Open Mic Night

JohnnyO (on the right) and friends

Living a good life over fifty is a jigsaw puzzle of varied shapes and sized pieces.  Each piece represents something important to us, a person, activity or belief. These are the things which fill our lives.  If you look around my little webpage you will see I have broken these down into five basic areas. Love, laughter, security, health and creativity.  Each of us will weight these differently but I absolutely believe that a good life over fifty has some attention to each of these subjects.


For instance, you could be an amazing cake chef, turning out incredibly detailed cakes that blow the mind, but if you don’t take care of your health you won’t be feeling much like baking.  In turn, you could be the greatest money manager of all time, chocking up record returns that beat all estimates, but if you don’t pay attention to your significant other, you could soon be counting the returns of loneliness.

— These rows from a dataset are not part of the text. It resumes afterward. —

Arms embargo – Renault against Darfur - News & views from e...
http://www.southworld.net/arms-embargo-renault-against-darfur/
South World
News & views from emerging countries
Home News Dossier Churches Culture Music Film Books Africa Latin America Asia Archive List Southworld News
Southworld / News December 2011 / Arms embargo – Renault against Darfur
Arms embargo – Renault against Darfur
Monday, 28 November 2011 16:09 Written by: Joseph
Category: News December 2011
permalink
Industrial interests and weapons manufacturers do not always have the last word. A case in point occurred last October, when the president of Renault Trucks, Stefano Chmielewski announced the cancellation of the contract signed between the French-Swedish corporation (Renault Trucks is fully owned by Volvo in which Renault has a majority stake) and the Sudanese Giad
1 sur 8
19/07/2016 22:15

I have a passion for music that has kept my creative life full of positive vibe.  (get it…”vibe”) I play multiple instruments including guitar and piano, I write songs and sing.  Although I have tried to make money in music over the years I have long given up the money making drive in return for the “filling the soul” drive.  Music makes me smile, gets my blood moving and helps me be creative when I write and perform my own music. Plus, it is just plain fun. Every Thursday night I meet up with a herd of musician friends, and some other great friends who just come by to listen.   It is an open mic format where each person who signs up gets to perform three songs. Without a doubt, this is the highlight of my week. There has to be something really big going on in my life for me to miss open mic.  

Another aspect of open mic night for me is that I have marketed myself to my friends as a sideman, or a supporting player.  If you are singing and playing guitar, maybe you would like a second guitar or a slide guitar or a harmonica. Since I play a number of different instruments, I can cover a lot of ground.  Last night I got to perform eleven different songs with four different people. This is close to heaven on earth for me.  

One interesting thing occurred to me several weeks ago.  I thought about the friends I have in life, and then I sorted out the ones I see most often and do things with most often.  Guess what? You already see it don’t you? The friends I spend the most time with share my creative music hobby. That’s not to say I don’t get together with others, but easily ninety percent of my friend time is with music folks.         

What is your creative hobby or passion?  If you say you don’t have one you aren’t looking hard enough.  My Dad’s creative hobby was woodworking. He loved to make small furniture like bathroom vanities and bookshelves.  He made little note clips that sat on the table and he cut out and painted an untold number of those small wooden cats that sit on top of your door frame.  My 92 year old mother played the piano well into her 80s and even with her dementia and Alzhiemers she can still bang out Dixie upon request. Amazing that she can’t remember what she had for lunch ten minutes ago but she can still play a song on the piano.

Find your creative passion and nurture it.  If you still insist you don’t have one, I’d suggest you pick something and give it a ride.  I truly believe it will fill your soul and make you smile and feel good. Finds ways to meet up with others who share that passion.  Go to meetup.com and look for groups that share your interest. You soul is calling. How will you fill it?   

Talk to your Children

I have strong feelings about many things.  Not that I am right about any of them, but we all the right to our opinions.  It is said that we love our children unconditionally and they love us the same way.  Is this true? In many families, yes this is true but that does not mean that there are things you can do to improve your relationship with your children.

Now that we are in our fifties, most of our children are young adults.  My three are all in their twenties. They are living their lives and are very busy as your children probably are also.  I believe in the little things like the power of something so simple as spending ten minutes talking with your child each day if they still live with you.    “How was your day?”, “What did you do last night?” These are simple questions that develop little bonds of connection between the two of you.  

I can hear you now.  “My kid doesn’t want to talk to me, they are much too busy.  All they care about is their phone.” Au Contraire, they want so bad for you to interact even if they don’t know it.   Perhaps you haven’t had a simple and honest conversation in a while. It is easy for us at any age to forget about the importance of regular interaction.  It is never too late to reach out.

When I see my kids I make a habit of listening a great deal more than I talk. “How is work going?  What projects are you working on? What is your Boss like?” My parents loved me and my bother and sisters but they didn’t say much that I remember.  I know my Dad was often preoccupied with work and my Mom burned a lot of energy trying to organize everything in her life.

Take a minute today or tonight to call your children and just say hi.   Maybe they will be slightly annoyed but just tell them you were thinking of them.  Call them again next week. If your child doesn’t respond right away, don’t give up.   Be persistent. That persistence is your love reaching out to them. The act of reaching out with rub off on them and before you know it you will be hearing from them.